_WORK TO COMPLETE_:
List every phrase or sentence that the excerpt below on antifeminist rhetoric puts inside quotation marks.

_EXTRACT PROVIDED_:
==========
National Review published a blog post this week titled “The Feminism Phantasm.” The post takes aim at a new wave of right-wing antifeminist rhetoric — some of which goes so far as to blame civilizational decline on women gaining the right to vote.

The author, Kayla Bartsch, says that this argument on voting has been advanced by “[c]ongressional staffers in pencil skirts.” She doesn’t cite a particular person who said this, but I believe her because I, too, have heard multiple people involved in the conservative movement suddenly declare that women should never have been granted the right to vote. Earlier this month, Erika Bachiochi, writing in the Wall Street Journal, likewise noted, “[I]t isn’t uncommon to hear [young Catholics] wondering aloud whether women should bother with a college degree or even be allowed to vote.”

This view on women’s voting rights is, of course, fringe, but it is demonstrative of a current in the conservative movement that responds to the (many) excesses of left-wing feminism with, as Bartsch puts it, “blatant enmity toward women.”
==========
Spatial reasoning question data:

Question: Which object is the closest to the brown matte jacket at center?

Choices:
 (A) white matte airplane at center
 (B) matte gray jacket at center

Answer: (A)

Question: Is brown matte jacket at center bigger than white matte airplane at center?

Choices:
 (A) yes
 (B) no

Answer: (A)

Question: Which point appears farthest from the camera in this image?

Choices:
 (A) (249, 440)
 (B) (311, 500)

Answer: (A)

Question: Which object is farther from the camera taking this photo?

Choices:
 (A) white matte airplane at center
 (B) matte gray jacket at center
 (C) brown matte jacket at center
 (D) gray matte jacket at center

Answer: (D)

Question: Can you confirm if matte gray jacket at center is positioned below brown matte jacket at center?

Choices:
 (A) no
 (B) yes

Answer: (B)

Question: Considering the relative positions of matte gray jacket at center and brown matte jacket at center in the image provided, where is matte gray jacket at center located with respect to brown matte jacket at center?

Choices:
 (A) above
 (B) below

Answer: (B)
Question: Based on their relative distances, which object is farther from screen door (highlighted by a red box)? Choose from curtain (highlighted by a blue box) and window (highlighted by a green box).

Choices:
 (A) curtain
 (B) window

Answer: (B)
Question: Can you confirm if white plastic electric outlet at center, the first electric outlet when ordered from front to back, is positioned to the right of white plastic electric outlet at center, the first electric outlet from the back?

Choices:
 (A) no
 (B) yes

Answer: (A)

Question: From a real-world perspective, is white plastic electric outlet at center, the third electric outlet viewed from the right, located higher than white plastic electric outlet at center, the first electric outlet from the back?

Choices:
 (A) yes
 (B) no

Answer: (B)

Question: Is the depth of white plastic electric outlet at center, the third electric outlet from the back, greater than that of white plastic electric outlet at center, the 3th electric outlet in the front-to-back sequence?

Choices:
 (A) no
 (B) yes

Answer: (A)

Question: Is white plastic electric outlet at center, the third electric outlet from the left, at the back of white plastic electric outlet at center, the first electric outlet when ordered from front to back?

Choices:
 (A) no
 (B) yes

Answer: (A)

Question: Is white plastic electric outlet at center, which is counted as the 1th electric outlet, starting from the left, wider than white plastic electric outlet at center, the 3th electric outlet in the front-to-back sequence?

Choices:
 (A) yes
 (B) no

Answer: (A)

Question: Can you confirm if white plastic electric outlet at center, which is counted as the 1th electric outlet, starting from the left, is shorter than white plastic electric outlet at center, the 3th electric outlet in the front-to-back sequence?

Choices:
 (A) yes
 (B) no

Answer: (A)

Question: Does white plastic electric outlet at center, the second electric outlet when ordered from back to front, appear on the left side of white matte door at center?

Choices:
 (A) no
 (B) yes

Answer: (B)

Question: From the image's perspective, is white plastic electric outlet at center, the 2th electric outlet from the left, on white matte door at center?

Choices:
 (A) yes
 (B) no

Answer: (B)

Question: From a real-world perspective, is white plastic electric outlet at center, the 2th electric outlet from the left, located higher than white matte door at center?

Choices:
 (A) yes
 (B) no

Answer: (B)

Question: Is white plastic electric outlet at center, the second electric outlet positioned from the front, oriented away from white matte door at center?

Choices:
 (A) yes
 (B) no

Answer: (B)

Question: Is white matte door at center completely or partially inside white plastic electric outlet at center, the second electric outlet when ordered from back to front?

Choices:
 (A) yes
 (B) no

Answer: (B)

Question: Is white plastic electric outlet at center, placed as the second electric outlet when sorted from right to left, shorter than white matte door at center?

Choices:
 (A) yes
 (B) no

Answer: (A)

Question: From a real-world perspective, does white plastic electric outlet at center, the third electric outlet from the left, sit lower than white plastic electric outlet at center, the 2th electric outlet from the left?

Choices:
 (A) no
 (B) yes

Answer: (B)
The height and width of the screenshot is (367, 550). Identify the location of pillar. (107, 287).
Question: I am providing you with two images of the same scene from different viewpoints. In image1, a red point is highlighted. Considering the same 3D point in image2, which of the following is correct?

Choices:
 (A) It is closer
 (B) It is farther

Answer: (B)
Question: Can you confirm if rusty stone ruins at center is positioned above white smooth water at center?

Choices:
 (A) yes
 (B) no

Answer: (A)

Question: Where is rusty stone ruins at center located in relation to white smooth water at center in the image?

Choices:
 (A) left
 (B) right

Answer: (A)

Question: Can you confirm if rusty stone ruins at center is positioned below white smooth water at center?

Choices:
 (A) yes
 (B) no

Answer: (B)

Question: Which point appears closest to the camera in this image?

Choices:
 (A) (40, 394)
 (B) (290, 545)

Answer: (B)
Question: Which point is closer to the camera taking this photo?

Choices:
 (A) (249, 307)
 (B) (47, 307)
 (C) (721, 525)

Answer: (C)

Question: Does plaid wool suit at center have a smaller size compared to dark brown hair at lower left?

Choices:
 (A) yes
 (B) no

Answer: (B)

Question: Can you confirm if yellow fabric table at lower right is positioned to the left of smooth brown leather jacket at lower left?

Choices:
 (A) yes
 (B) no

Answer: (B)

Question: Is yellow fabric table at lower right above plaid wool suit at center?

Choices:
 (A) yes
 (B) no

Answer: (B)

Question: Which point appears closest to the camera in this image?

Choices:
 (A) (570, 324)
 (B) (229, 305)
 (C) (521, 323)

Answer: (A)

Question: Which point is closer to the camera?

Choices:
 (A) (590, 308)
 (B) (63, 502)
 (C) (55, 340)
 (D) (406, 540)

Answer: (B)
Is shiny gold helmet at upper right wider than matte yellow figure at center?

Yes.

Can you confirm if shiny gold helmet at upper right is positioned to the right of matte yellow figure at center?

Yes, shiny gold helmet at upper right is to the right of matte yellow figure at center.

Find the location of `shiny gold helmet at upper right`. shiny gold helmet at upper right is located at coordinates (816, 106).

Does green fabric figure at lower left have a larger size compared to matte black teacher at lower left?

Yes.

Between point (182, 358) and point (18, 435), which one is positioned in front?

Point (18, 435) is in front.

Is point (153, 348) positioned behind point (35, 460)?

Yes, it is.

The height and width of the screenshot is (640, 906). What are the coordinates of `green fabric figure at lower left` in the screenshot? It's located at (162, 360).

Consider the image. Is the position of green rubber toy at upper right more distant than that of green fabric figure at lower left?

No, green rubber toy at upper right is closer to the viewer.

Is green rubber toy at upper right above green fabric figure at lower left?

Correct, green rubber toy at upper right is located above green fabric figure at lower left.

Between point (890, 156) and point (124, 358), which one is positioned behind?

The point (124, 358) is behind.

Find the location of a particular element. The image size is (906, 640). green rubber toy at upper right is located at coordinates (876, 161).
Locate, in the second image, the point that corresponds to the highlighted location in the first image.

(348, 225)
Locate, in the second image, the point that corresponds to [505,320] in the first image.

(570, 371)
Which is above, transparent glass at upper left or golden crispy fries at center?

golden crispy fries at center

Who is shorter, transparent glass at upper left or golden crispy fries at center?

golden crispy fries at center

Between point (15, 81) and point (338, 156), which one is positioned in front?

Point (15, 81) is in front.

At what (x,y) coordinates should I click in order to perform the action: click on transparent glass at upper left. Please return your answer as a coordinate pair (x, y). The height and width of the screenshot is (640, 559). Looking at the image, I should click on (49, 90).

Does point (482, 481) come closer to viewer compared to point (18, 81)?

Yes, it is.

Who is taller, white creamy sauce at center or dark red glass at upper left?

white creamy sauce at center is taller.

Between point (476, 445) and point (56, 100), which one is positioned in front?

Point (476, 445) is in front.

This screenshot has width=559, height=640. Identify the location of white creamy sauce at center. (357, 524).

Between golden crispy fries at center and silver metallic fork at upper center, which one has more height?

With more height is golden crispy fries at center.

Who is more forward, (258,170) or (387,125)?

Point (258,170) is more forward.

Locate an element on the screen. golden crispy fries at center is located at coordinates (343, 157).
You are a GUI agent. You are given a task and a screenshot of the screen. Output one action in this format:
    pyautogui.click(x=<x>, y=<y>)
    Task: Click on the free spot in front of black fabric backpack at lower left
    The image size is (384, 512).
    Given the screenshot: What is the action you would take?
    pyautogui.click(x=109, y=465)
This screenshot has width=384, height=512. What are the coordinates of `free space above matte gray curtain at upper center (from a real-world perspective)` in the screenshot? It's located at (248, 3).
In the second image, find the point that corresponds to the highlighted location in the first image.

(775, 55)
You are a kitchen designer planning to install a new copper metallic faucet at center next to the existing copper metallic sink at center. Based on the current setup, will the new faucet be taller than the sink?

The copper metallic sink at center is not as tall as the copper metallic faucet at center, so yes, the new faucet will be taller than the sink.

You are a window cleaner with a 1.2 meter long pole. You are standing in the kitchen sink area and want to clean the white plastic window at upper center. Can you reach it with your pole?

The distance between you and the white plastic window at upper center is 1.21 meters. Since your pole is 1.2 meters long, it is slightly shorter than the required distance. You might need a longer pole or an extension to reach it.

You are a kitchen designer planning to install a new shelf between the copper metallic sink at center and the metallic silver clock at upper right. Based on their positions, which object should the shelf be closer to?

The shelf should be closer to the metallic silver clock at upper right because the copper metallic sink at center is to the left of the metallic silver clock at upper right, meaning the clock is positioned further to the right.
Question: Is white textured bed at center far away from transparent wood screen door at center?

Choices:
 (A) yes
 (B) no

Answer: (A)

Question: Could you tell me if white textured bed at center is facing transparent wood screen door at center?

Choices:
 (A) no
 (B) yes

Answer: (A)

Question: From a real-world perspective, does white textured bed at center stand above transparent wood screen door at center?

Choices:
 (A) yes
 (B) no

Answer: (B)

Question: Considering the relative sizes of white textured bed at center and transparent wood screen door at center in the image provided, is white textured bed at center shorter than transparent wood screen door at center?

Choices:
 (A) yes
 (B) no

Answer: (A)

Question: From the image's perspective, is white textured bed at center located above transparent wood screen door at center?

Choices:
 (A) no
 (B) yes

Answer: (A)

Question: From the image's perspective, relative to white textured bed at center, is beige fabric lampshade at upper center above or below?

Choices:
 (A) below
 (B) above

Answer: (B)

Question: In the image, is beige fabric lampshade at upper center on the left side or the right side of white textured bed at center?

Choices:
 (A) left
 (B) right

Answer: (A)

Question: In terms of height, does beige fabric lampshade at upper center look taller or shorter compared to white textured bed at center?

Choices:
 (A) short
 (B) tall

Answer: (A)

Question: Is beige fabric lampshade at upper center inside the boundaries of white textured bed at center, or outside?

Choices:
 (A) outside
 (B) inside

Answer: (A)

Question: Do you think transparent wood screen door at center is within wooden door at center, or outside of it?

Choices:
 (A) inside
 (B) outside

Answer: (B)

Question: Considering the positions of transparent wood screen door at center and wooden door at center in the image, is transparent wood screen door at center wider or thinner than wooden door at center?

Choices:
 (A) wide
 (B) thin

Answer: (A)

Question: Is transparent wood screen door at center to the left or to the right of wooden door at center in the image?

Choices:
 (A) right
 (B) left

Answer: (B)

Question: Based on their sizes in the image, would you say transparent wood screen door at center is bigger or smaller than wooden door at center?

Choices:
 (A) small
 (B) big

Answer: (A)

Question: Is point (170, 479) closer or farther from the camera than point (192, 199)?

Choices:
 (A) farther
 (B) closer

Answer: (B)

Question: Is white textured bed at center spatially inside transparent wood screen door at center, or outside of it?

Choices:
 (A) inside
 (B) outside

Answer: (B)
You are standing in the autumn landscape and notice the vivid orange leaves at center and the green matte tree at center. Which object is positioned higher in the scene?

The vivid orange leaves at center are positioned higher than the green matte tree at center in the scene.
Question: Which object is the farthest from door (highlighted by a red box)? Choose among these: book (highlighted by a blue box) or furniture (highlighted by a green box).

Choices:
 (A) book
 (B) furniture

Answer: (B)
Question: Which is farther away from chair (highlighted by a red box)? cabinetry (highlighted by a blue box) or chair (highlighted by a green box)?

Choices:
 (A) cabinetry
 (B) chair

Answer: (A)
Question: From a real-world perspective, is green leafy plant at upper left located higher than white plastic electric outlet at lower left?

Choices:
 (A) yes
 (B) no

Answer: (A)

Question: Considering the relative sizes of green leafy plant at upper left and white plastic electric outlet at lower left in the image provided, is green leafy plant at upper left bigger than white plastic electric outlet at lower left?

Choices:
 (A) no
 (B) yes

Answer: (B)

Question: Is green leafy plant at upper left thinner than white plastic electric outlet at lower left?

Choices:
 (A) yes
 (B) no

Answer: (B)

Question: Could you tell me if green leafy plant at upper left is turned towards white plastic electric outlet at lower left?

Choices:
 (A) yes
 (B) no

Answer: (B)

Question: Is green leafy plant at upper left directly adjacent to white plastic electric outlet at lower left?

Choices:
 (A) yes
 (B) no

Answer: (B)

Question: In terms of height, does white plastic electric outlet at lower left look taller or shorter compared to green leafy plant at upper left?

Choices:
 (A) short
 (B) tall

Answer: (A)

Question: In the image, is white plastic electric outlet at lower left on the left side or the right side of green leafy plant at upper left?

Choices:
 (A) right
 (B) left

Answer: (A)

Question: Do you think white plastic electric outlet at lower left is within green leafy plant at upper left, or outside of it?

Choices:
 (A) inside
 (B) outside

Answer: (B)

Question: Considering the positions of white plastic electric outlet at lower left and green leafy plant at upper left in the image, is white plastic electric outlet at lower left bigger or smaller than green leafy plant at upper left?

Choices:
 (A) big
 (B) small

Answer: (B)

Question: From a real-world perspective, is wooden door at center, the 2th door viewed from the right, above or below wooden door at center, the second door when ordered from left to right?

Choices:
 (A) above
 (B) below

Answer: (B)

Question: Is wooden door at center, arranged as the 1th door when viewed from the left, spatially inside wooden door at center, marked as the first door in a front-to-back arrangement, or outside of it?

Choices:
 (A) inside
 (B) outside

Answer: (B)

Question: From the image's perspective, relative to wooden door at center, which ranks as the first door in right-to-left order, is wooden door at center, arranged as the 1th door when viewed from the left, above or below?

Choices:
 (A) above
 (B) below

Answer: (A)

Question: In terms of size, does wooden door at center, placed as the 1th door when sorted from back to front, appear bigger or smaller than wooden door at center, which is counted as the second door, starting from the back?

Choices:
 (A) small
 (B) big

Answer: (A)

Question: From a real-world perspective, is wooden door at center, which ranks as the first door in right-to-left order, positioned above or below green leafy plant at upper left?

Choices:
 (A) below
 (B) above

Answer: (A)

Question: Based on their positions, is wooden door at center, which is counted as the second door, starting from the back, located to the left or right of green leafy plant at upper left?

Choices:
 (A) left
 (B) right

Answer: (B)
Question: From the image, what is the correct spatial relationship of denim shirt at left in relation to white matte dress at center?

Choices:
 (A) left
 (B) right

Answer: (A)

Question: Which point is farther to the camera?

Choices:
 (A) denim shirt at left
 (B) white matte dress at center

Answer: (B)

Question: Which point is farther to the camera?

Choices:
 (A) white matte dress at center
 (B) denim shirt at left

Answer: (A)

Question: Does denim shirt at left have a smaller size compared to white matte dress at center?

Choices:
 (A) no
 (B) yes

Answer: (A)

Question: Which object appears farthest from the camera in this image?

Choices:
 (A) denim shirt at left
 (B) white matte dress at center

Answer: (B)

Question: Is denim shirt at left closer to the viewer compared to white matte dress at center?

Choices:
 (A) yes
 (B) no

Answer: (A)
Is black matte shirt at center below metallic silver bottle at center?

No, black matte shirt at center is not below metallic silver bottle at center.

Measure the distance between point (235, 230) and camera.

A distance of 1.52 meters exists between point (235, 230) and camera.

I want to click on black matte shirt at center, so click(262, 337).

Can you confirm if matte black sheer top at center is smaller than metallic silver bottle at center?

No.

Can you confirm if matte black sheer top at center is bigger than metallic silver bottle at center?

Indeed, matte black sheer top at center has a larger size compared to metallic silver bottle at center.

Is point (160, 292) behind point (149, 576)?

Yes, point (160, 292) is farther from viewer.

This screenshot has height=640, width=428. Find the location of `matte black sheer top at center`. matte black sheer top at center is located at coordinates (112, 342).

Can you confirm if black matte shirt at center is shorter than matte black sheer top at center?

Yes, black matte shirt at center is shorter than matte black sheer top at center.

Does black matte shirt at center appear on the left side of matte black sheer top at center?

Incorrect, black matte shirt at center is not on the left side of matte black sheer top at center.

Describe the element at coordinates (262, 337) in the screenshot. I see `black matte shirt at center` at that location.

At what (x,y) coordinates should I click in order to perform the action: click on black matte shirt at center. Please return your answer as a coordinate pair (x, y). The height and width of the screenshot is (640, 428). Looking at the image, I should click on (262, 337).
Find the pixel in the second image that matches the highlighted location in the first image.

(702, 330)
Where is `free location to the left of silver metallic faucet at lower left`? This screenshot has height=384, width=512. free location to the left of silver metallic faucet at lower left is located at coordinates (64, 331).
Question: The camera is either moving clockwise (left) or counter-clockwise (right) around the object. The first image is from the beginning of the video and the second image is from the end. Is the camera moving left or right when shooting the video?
==========
_EXPECTED OUTPUT_:
- The Feminism Phantasm.
- [c]ongressional staffers in pencil skirts.
- [I]t isn't uncommon to hear [young Catholics] wondering aloud whether women should bother with a college degree or even be allowed to vote.
- blatant enmity toward women.